I don't blame him for feeling invalidated, especially when the two of them at that point were his true bliss. He even openly expresses that he doesn't want Tarzan to be regarded as a replacement—it makes sense that he presumably would want to love him for him, and not to simply fill a void in his heart.
Still, Kerchak clearly loves and respects Kala; he wouldn't honour her wishes otherwise, no matter how gruff he seems. Considering that Tarzan is in his most vulnerable state, Kerchak evidently doesn't have it in him to leave a baby all alone in an environment where everything is out to get them. He makes sure no one in his family gets left behind—he doesn't make an exception here.
Now onto Kala.

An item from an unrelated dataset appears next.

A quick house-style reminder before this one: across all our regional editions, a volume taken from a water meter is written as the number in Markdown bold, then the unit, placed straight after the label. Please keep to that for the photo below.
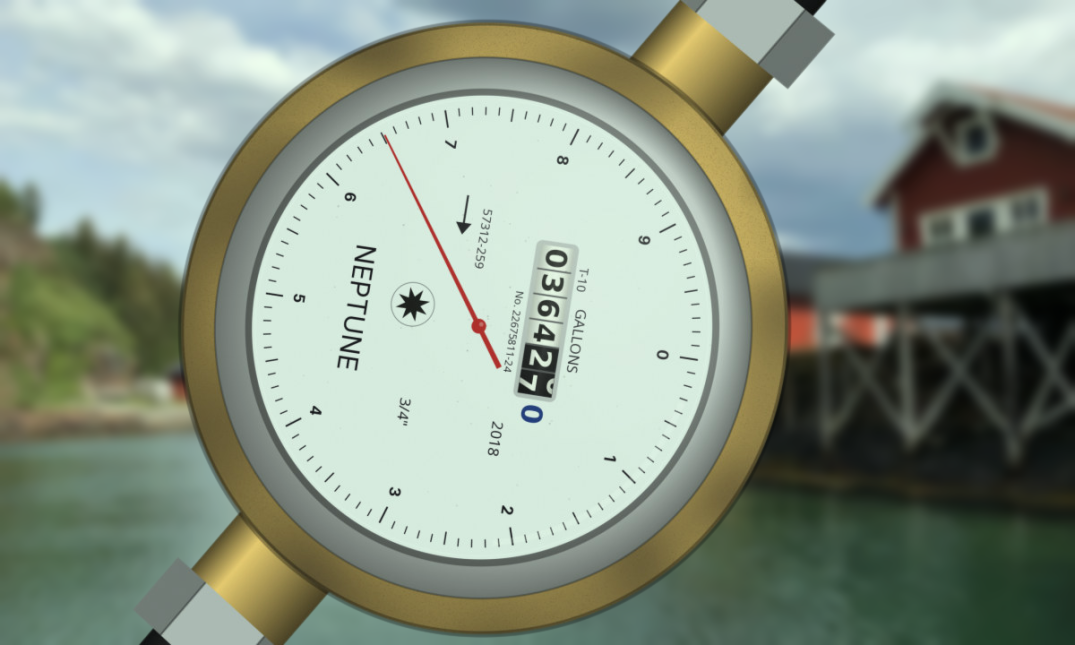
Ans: **364266.5** gal
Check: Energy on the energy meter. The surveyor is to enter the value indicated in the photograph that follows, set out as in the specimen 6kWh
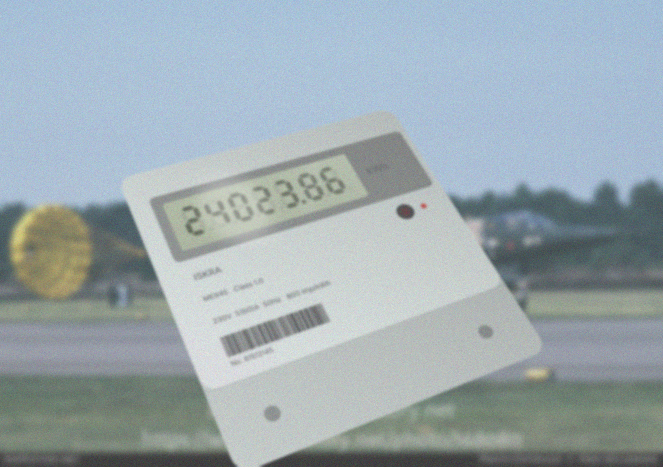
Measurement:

She very much reciprocates Kerchak's sentiments, and I have no problem believing she realizes the difficult situation he's put in. She understands the values of patience and perseverance; at no point does she discourage Tarzan from trying to have a relationship with Kerchak just because they disagree on him. Nor does she force co-parenting on Kerchak, and she'll always be the first to admit when he is right about anything.
Kala makes the bold decision to keep the child, regardless of what it is or what it looks like. She doesn't think about herself, the others, or what it means for the future—she's only thinking about Tarzan. Neither Kerchak nor Kala are necessarily wrong in their different ways of thinking: he needs to be certain he can trust and truly warm up to Tarzan, which he does sooner than we think, while she trusts her instincts. She is accountable for everything that comes with raising him. However, this doesn't mean that she'll throw herself a pity party the second it gets frustrating having to defend Tarzan while pleasing her family.

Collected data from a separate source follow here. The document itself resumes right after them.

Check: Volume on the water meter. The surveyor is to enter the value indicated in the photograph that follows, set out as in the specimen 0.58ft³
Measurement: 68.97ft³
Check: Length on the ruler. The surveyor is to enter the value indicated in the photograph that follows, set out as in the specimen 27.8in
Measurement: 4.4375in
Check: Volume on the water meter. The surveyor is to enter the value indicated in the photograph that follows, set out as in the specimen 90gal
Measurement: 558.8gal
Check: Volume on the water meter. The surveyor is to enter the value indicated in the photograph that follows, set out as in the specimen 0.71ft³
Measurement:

And it does. But instead of blaming him—since she knows it's not his fault—she uses sweet metaphors to explain what makes them truly the same and that he only needs to be himself no matter what goal he wants to reach. She is unfailingly gentle though doesn't shy away from some playful banter when the opportunity presents itself. She is supportive of him making his own choices but isn't afraid to give her opinion on things and reveal her emotions about one day possibly being away from him forever.

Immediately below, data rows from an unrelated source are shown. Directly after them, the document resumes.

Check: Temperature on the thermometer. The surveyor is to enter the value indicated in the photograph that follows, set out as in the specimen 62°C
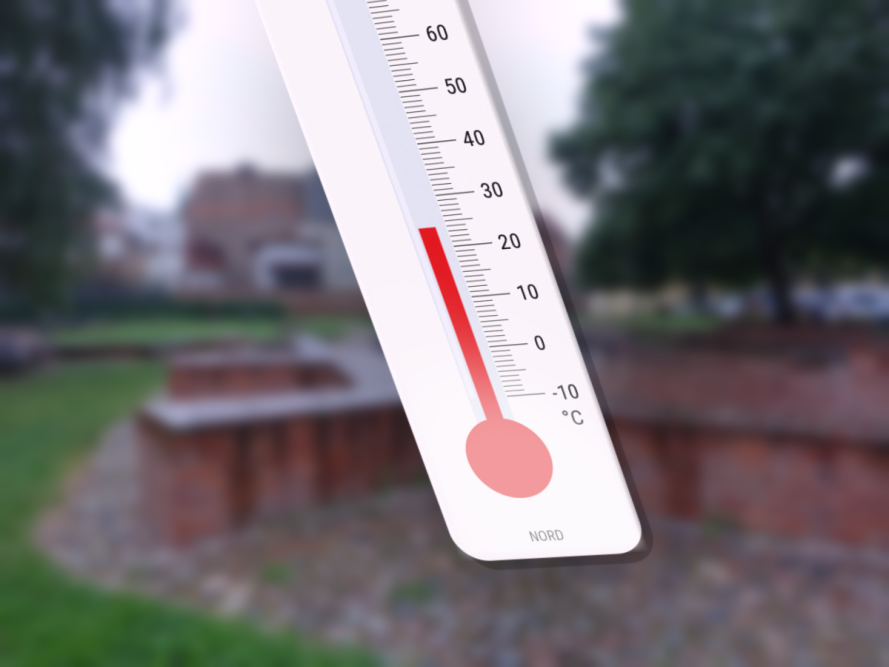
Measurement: 24°C
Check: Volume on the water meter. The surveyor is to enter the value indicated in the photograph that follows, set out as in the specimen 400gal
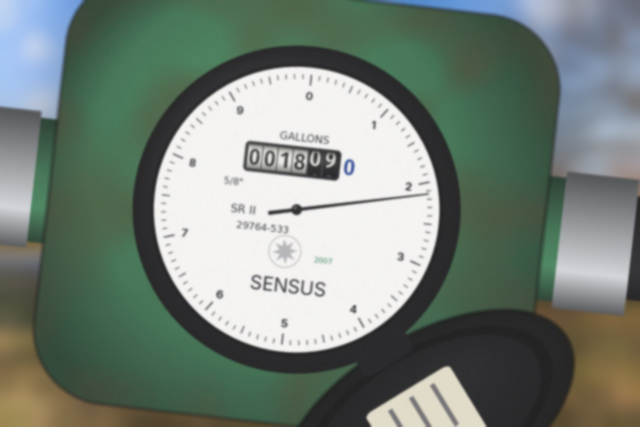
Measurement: 18092.1gal
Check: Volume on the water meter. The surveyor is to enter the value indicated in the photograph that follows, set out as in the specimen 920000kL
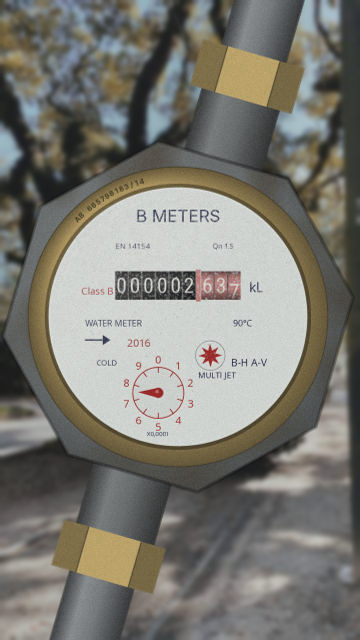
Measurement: 2.6367kL
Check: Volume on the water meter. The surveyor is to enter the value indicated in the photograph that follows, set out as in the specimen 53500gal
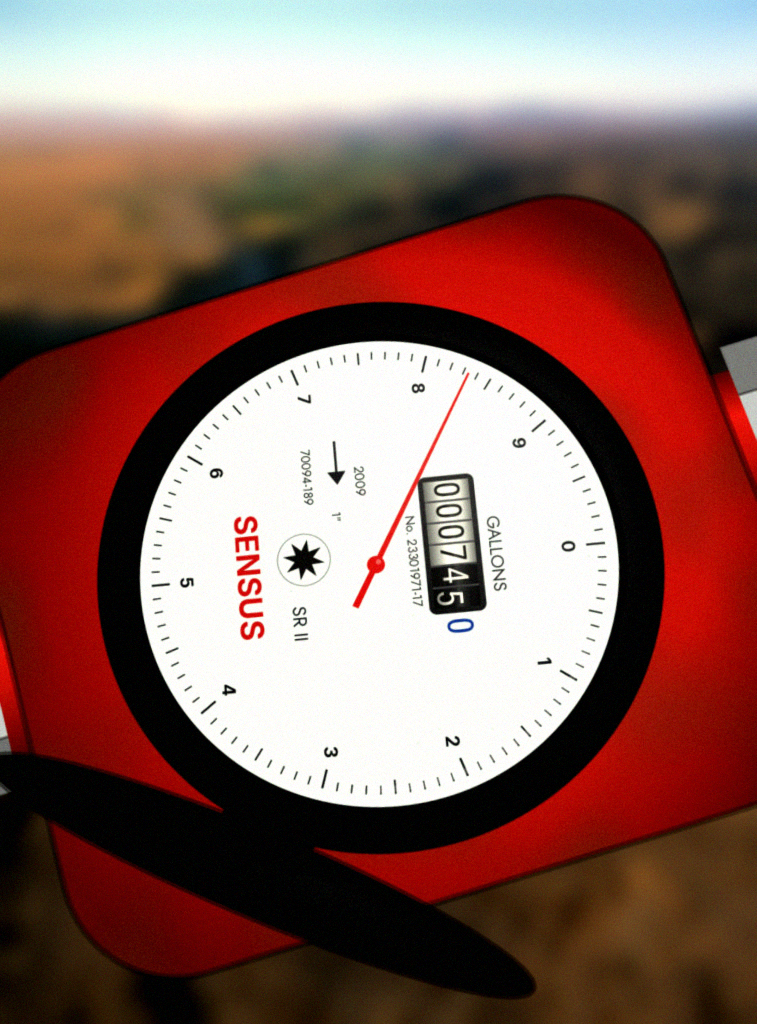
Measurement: 7448.3gal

As it turns out, Kerchak is justified in being on his guard when it comes to many of the humans who arrive in Africa. Humans are complex beings—we know that better than anyone. But although she initially fears the presence of Tarzan's newfound friends Jane and Professor Porter, she eventually gives her son the benefit of the doubt when she sees with her own eyes just how sweet and incredibly naïve they are around the gorillas.
Kala comes to treat Jane as her own daughter when the latter helps rescue her and marries Tarzan, and they are able to confide in each other whenever an issue arises. They are protective of each other, and share adorable moments of affection, like whenever Kala takes her hand or when Jane takes a risk to give her a bouquet of flowers after Tarzan does as they're sliding on trees. She knows her son will never be tainted or taken away from her in Jane's company.
I haven't seen the midquel, Tarzan II, but judging from the Disney Wiki, it sounds like Kala's character remains intact. Like the day she meets Tarzan, she puts herself in danger to save him and doesn't stop advocating for her well-articulated beliefs. Even though Tarzan replaces the late Kerchak as leader in the series, she's still the main voice of reason in the family's eyes and advises the former in a composed manner without actually taking control. She recognizes his cooperation, but also his intelligence, and trusts him to think of a plan that'll benefit them all.
Jane calls Kala "beautiful," but she isn't just commenting on her appearance—she can see what a kind, unassuming soul she is just by looking at her. It's no wonder they soon become the closest friends in the jungle. She, being the equally as wonderful person she is, is in awe, like anyone who appreciates a character like this would be. She loved her the moment she saw her, and so did I.